# TO-DO ITEM
Where an image appears, leave it out; otherwise repeat the data exactly.
━━━━━━━━━━━━━━━━━━━━
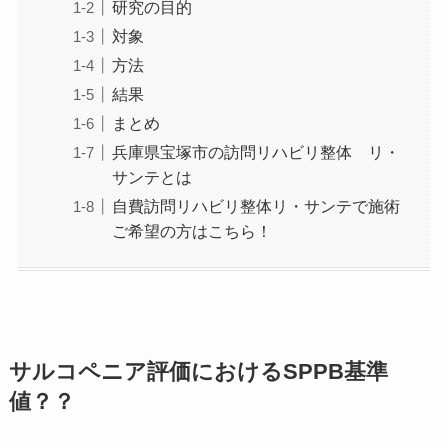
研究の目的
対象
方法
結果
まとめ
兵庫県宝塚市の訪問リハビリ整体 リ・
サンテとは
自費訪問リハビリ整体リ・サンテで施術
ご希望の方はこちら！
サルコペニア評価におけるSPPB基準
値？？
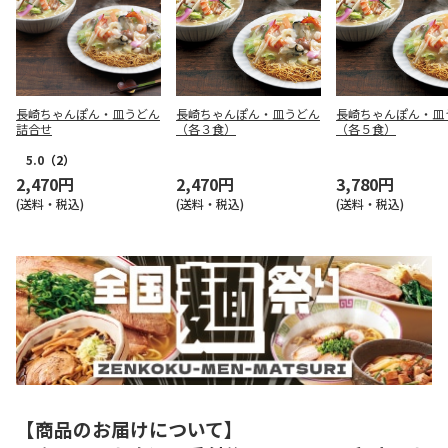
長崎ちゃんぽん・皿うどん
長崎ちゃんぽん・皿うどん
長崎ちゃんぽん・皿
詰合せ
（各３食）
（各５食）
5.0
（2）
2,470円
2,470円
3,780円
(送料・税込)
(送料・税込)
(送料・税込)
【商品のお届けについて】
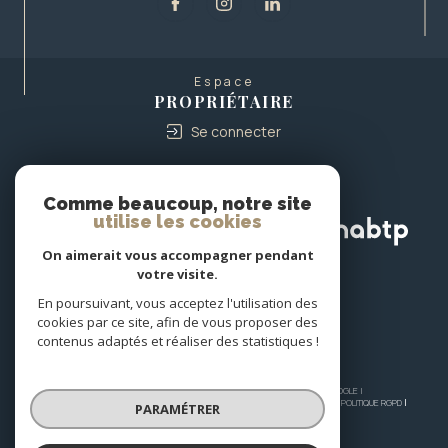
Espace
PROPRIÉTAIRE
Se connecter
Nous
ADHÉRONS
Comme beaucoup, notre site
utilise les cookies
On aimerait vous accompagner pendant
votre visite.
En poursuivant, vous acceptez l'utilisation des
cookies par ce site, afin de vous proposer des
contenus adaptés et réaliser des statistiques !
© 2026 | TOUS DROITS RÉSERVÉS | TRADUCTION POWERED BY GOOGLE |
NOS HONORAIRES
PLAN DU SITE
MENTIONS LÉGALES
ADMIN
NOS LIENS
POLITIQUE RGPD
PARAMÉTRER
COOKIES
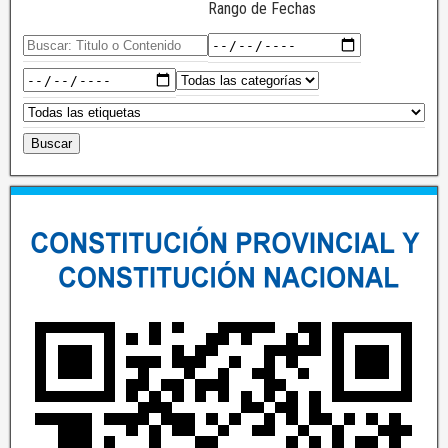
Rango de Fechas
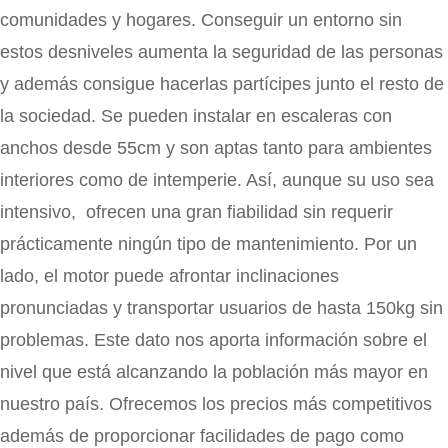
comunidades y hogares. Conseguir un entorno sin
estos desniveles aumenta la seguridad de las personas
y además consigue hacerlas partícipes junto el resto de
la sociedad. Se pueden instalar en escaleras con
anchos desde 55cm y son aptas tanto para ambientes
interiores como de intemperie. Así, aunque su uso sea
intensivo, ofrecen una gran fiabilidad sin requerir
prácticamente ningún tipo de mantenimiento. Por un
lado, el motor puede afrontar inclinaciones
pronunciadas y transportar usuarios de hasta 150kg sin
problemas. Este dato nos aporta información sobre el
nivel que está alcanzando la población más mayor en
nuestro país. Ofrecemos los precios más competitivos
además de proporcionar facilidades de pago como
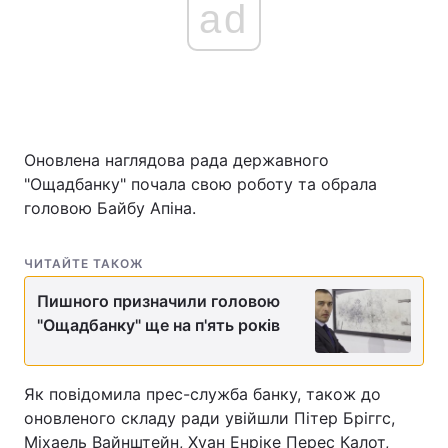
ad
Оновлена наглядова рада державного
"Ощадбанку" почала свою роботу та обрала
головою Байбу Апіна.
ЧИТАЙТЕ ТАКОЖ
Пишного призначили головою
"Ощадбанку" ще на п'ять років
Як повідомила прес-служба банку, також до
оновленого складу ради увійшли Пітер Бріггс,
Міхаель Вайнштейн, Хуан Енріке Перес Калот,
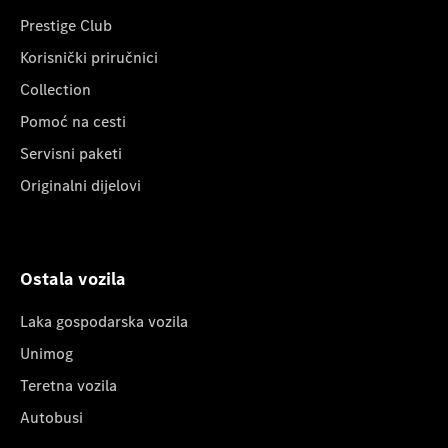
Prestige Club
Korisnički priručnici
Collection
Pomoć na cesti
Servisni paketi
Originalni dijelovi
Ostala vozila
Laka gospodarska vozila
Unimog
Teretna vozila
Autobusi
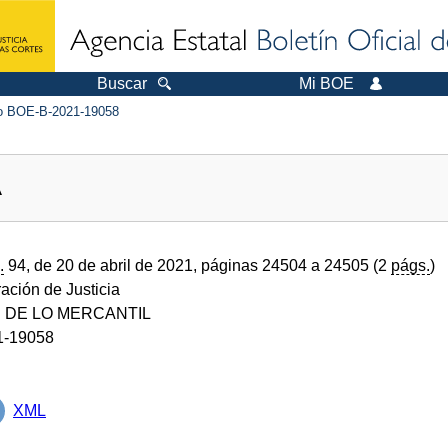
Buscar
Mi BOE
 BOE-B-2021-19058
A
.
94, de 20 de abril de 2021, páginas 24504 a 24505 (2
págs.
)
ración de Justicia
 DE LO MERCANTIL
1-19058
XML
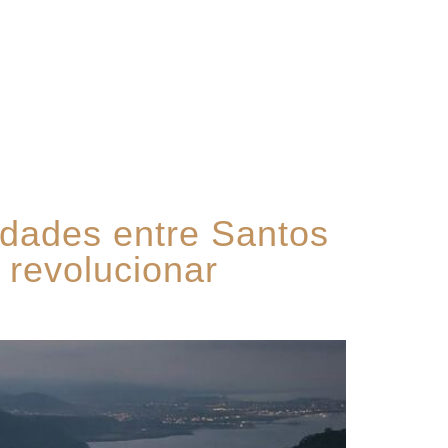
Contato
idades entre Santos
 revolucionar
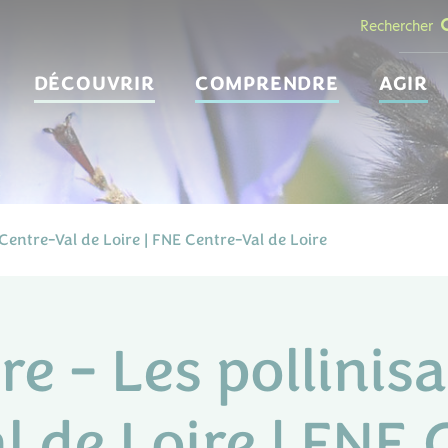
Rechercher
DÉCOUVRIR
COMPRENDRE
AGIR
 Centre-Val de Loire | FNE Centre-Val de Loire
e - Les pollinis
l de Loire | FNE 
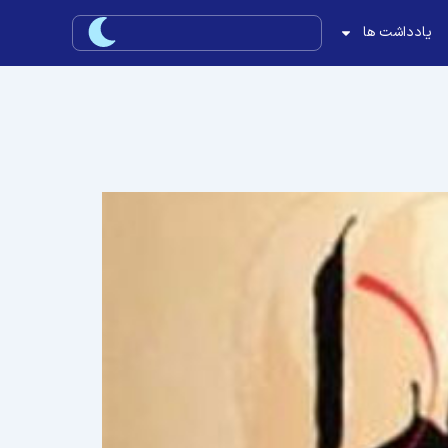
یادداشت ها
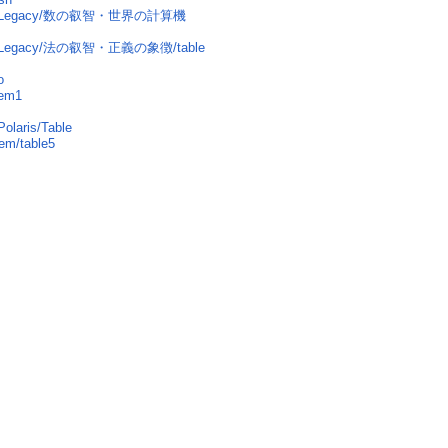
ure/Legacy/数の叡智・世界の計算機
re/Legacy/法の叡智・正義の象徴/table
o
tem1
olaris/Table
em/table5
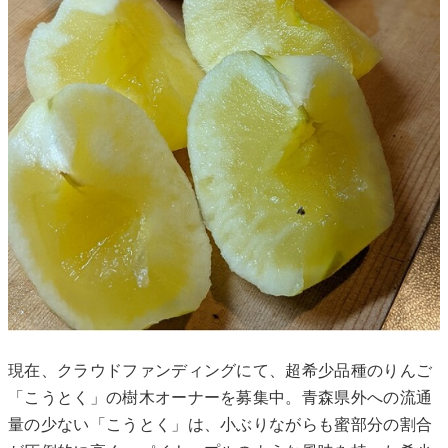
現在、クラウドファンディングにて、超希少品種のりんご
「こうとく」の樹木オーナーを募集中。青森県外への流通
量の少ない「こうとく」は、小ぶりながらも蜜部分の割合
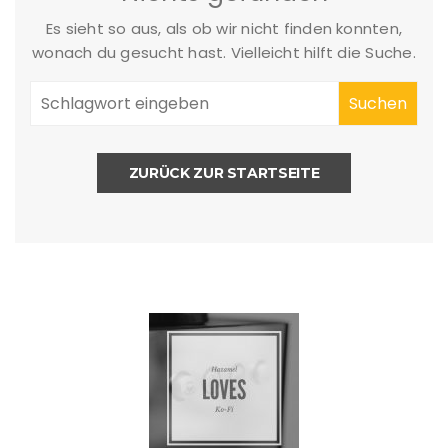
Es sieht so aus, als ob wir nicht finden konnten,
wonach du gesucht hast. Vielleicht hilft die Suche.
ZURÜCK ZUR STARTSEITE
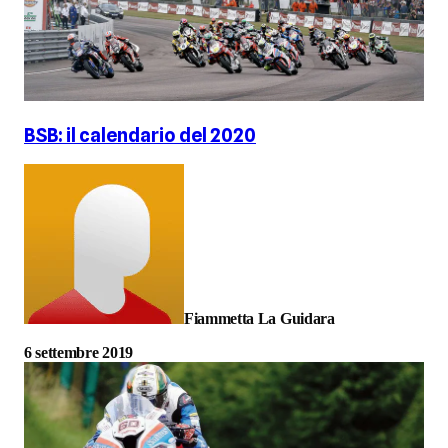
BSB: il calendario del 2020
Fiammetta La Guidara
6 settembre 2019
━━━━━━━━━━━━━━━━━━━━
# ANSWER FOR THIS EXERCISE
研究の目的
対象
方法
結果
まとめ
兵庫県宝塚市の訪問リハビリ整体 リ・
サンテとは
自費訪問リハビリ整体リ・サンテで施術
ご希望の方はこちら！
サルコペニア評価におけるSPPB基準
値？？
長崎ちゃんぽん・皿うどん
長崎ちゃんぽん・皿うどん
長崎ちゃんぽん・皿
詰合せ
（各３食）
（各５食）
5.0
（2）
2,470円
2,470円
3,780円
(送料・税込)
(送料・税込)
(送料・税込)
【商品のお届けについて】
Espace
PROPRIÉTAIRE
Se connecter
Nous
ADHÉRONS
Comme beaucoup, notre site
utilise les cookies
On aimerait vous accompagner pendant
votre visite.
En poursuivant, vous acceptez l'utilisation des
cookies par ce site, afin de vous proposer des
contenus adaptés et réaliser des statistiques !
© 2026 | TOUS DROITS RÉSERVÉS | TRADUCTION POWERED BY GOOGLE |
NOS HONORAIRES
PLAN DU SITE
MENTIONS LÉGALES
ADMIN
NOS LIENS
POLITIQUE RGPD
PARAMÉTRER
COOKIES
Rango de Fechas
comunidades y hogares. Conseguir un entorno sin
estos desniveles aumenta la seguridad de las personas
y además consigue hacerlas partícipes junto el resto de
la sociedad. Se pueden instalar en escaleras con
anchos desde 55cm y son aptas tanto para ambientes
interiores como de intemperie. Así, aunque su uso sea
intensivo, ofrecen una gran fiabilidad sin requerir
prácticamente ningún tipo de mantenimiento. Por un
lado, el motor puede afrontar inclinaciones
pronunciadas y transportar usuarios de hasta 150kg sin
problemas. Este dato nos aporta información sobre el
nivel que está alcanzando la población más mayor en
nuestro país. Ofrecemos los precios más competitivos
además de proporcionar facilidades de pago como
ad
Оновлена наглядова рада державного
"Ощадбанку" почала свою роботу та обрала
головою Байбу Апіна.
ЧИТАЙТЕ ТАКОЖ
Пишного призначили головою
"Ощадбанку" ще на п'ять років
Як повідомила прес-служба банку, також до
оновленого складу ради увійшли Пітер Бріггс,
Міхаель Вайнштейн, Хуан Енріке Перес Калот,
Prestige Club
Korisnički priručnici
Collection
Pomoć na cesti
Servisni paketi
Originalni dijelovi
Ostala vozila
Laka gospodarska vozila
Unimog
Teretna vozila
Autobusi
Buscar
Mi BOE
 BOE-B-2021-19058
A
.
94, de 20 de abril de 2021, páginas 24504 a 24505 (2
págs.
)
ración de Justicia
 DE LO MERCANTIL
1-19058
XML
Contato
idades entre Santos
 revolucionar
Rechercher
DÉCOUVRIR
COMPRENDRE
AGIR
 Centre-Val de Loire | FNE Centre-Val de Loire
e - Les pollinis
l de Loire | FNE 
یادداشت ها
ure/Legacy/数の叡智・世界の計算機
re/Legacy/法の叡智・正義の象徴/table
o
tem1
olaris/Table
em/table5
現在、クラウドファンディングにて、超希少品種のりんご
「こうとく」の樹木オーナーを募集中。青森県外への流通
量の少ない「こうとく」は、小ぶりながらも蜜部分の割合
Es sieht so aus, als ob wir nicht finden konnten,
wonach du gesucht hast. Vielleicht hilft die Suche.
ZURÜCK ZUR STARTSEITE
BSB: il calendario del 2020
Fiammetta La Guidara
6 settembre 2019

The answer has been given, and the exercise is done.